▸ Work to be completed: Copy every line below that contains the string "twist". Case counts.
- - -
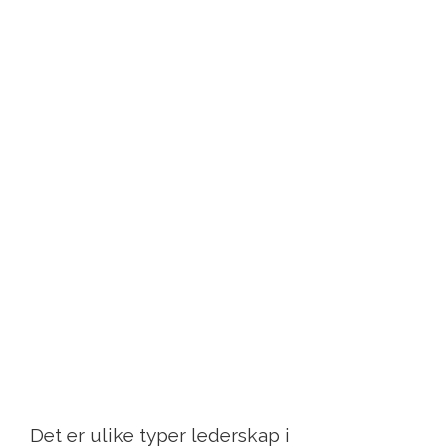
Det er ulike typer lederskap i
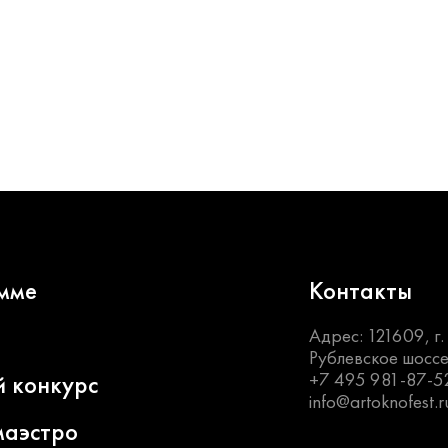
мме
Контакты
Адрес: 121609, г
Рублевское шоссе
+7 495 981-87-5
й конкурс
info@artoknofest.r
маэстро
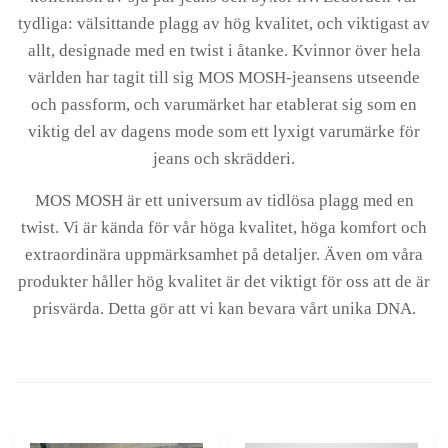
tydliga: välsittande plagg av hög kvalitet, och viktigast av
allt, designade med en twist i åtanke. Kvinnor över hela
världen har tagit till sig MOS MOSH-jeansens utseende
och passform, och varumärket har etablerat sig som en
viktig del av dagens mode som ett lyxigt varumärke för
jeans och skrädderi.
MOS MOSH är ett universum av tidlösa plagg med en
twist. Vi är kända för vår höga kvalitet, höga komfort och
extraordinära uppmärksamhet på detaljer. Även om våra
produkter håller hög kvalitet är det viktigt för oss att de är
prisvärda. Detta gör att vi kan bevara vårt unika DNA.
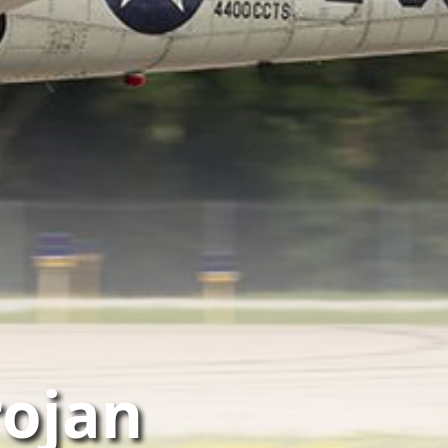
rojan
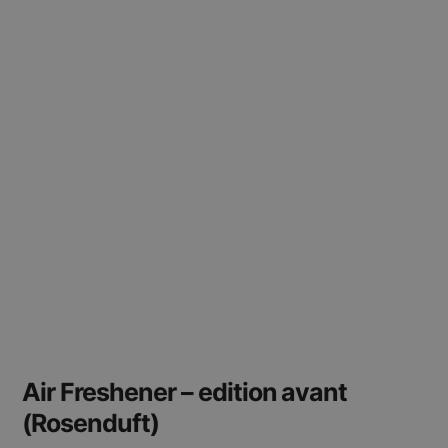
Air Freshener – edition avant
(Rosenduft)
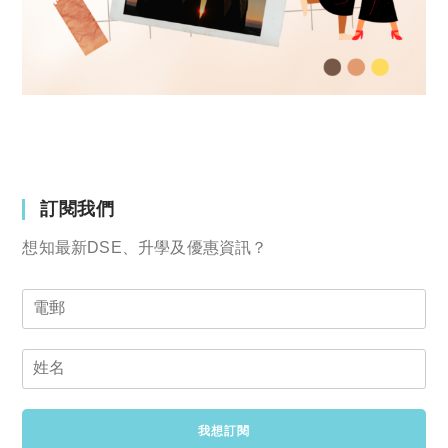
訂閱我們
想知最新DSE、升學及優惠資訊？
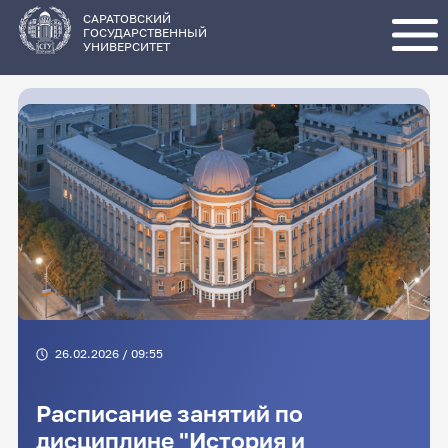
Перейти
к
основному
САРАТОВСКИЙ
содержанию
ГОСУДАРСТВЕННЫЙ
УНИВЕРСИТЕТ
26.02.2026 / 09:55
Расписание занятий по
дисциплине "История и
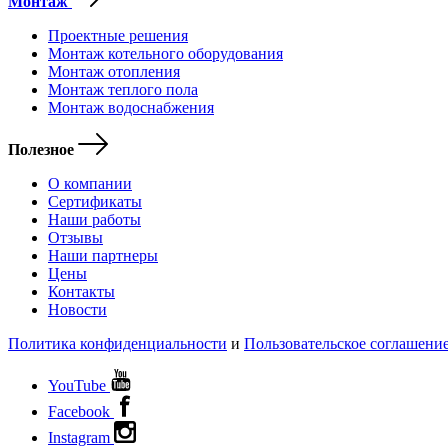
Монтаж
Проектные решения
Монтаж котельного оборудования
Монтаж отопления
Монтаж теплого пола
Монтаж водоснабжения
Полезное
О компании
Сертификаты
Наши работы
Отзывы
Наши партнеры
Цены
Контакты
Новости
Политика конфиденциальности
и
Пользовательское соглашени
YouTube
Facebook
Instagram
- - -
▸ Task response:
allt, designade med en twist i åtanke. Kvinnor över hela
twist. Vi är kända för vår höga kvalitet, höga komfort och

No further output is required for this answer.